_Assignment_
Set down the data below in full and exactly, minus the pictures.

_Recorded data_
* * * *

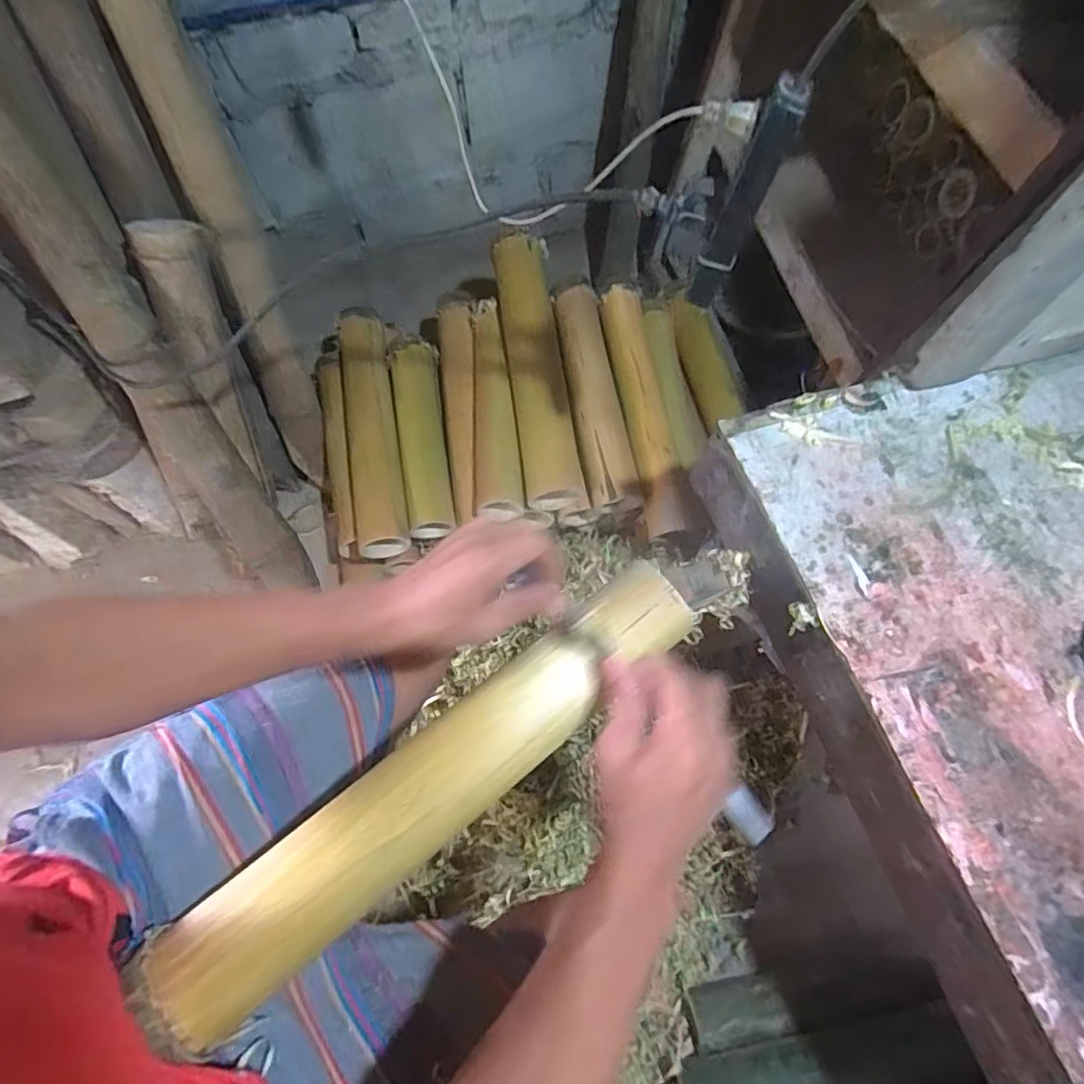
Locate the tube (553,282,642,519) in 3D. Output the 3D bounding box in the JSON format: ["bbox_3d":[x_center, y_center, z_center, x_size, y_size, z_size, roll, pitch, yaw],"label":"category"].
[{"bbox_3d":[0.076,-0.224,0.885,0.078,0.061,0.362,-9,81,-6],"label":"tube"}]

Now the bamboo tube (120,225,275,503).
[{"bbox_3d":[-0.452,-0.220,0.821,0.077,0.401,0.067,-5,40,-4],"label":"bamboo tube"}]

* * * *

_Output below_
Locate the tube (553,282,642,519) in 3D. Output the 3D bounding box in the JSON format: ["bbox_3d":[x_center, y_center, z_center, x_size, y_size, z_size, roll, pitch, yaw],"label":"category"].
[{"bbox_3d":[0.076,-0.224,0.885,0.078,0.061,0.362,-9,81,-6],"label":"tube"}]

Now the bamboo tube (120,225,275,503).
[{"bbox_3d":[-0.452,-0.220,0.821,0.077,0.401,0.067,-5,40,-4],"label":"bamboo tube"}]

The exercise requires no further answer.